▸ **The task**
Within the listing, each line that has the string "проведення" should be copied.
==================================================
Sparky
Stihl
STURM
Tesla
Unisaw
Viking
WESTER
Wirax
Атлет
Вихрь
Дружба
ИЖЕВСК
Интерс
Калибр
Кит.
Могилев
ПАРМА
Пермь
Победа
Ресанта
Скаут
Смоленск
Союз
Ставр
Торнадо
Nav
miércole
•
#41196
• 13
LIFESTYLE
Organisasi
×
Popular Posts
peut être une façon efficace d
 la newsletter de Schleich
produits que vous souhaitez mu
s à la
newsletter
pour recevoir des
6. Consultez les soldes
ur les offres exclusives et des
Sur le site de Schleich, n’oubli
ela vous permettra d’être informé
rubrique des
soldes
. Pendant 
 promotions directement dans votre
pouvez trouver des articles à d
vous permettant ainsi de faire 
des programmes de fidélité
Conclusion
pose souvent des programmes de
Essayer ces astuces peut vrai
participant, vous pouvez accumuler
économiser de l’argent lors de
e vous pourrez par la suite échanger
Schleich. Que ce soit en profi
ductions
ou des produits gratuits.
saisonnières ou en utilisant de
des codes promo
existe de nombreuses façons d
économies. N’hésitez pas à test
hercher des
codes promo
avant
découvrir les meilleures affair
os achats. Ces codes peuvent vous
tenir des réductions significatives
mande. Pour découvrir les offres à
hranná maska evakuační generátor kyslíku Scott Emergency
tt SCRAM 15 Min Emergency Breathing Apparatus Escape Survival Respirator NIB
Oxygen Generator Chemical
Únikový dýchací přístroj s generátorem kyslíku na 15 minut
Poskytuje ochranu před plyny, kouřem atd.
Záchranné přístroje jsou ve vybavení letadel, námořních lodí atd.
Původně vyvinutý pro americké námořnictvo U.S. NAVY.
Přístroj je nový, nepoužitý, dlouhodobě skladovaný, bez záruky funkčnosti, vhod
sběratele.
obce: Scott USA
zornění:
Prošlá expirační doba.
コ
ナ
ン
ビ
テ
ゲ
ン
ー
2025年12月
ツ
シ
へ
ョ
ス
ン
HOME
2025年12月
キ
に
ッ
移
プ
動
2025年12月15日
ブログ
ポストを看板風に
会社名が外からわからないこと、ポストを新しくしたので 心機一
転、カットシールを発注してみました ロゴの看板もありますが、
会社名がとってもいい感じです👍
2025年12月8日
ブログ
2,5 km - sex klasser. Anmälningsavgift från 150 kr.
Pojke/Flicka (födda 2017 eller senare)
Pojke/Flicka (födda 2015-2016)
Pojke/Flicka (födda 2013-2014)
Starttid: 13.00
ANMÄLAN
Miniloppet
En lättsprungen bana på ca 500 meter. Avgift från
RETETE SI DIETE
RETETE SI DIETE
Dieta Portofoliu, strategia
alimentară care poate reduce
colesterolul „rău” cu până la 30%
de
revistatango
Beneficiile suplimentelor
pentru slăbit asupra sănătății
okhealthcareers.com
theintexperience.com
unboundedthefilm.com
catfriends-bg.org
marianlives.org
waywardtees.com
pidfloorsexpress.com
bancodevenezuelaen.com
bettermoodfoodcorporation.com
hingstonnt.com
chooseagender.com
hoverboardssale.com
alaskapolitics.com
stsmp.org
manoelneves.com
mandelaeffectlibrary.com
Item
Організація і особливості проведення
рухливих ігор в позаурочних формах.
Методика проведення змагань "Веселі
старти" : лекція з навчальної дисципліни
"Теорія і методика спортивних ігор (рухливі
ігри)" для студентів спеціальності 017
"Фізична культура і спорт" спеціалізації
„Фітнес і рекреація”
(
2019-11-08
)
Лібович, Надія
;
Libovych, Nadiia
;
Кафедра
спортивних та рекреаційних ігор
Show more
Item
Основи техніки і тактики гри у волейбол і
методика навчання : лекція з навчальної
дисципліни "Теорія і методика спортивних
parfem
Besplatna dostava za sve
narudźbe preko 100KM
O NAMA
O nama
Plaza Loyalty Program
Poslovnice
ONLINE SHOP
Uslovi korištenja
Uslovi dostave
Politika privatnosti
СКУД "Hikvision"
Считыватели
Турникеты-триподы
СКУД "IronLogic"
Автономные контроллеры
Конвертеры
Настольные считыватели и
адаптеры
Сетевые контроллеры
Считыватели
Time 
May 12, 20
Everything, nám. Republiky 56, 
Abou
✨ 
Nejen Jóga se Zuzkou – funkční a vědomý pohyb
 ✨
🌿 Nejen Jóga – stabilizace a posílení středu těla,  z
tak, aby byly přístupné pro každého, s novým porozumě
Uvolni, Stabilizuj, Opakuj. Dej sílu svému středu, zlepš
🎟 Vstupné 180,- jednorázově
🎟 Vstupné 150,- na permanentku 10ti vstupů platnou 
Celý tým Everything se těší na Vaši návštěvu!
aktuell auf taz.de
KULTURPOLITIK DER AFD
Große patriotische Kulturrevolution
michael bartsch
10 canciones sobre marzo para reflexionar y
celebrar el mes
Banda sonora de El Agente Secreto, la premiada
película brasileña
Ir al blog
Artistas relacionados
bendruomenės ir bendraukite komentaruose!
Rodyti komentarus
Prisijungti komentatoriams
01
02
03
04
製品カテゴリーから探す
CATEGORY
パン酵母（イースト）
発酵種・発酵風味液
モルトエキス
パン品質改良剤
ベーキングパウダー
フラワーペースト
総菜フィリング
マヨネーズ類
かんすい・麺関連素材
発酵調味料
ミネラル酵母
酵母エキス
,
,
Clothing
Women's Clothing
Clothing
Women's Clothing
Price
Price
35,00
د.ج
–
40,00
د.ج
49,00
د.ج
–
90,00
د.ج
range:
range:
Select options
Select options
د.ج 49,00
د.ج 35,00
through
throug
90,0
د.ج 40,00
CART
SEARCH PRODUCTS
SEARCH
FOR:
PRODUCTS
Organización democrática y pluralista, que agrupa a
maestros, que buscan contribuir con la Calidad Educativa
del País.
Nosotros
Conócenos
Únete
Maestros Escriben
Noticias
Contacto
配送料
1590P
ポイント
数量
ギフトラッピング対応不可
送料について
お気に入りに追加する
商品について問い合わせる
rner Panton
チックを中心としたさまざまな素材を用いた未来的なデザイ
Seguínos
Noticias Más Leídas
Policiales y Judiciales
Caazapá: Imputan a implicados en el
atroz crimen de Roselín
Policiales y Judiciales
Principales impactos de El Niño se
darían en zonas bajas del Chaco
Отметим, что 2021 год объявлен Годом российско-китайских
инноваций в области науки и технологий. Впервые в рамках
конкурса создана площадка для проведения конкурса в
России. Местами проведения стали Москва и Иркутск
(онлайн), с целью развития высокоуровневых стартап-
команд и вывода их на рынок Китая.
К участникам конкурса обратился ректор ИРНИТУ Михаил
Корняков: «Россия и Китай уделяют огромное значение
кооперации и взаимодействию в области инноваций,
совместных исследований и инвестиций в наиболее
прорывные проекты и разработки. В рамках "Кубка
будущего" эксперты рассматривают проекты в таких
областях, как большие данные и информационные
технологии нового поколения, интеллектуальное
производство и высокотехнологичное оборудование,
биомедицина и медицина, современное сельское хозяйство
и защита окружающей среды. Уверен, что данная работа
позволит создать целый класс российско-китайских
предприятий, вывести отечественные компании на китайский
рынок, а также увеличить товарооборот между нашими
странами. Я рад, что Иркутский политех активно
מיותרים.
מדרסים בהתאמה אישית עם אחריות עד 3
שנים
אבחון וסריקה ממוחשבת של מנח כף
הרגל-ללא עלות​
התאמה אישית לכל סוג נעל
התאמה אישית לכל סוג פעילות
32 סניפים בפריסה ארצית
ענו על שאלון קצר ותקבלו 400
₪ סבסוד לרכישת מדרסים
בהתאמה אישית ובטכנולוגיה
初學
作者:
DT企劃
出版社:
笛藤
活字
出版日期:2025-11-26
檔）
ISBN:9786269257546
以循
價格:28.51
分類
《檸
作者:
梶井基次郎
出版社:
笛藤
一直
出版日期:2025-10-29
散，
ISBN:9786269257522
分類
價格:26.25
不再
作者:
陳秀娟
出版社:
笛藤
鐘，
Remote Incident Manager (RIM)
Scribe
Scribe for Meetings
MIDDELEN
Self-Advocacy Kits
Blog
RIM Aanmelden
==================================================
▸ **Exercise solution**
Організація і особливості проведення
Методика проведення змагань "Веселі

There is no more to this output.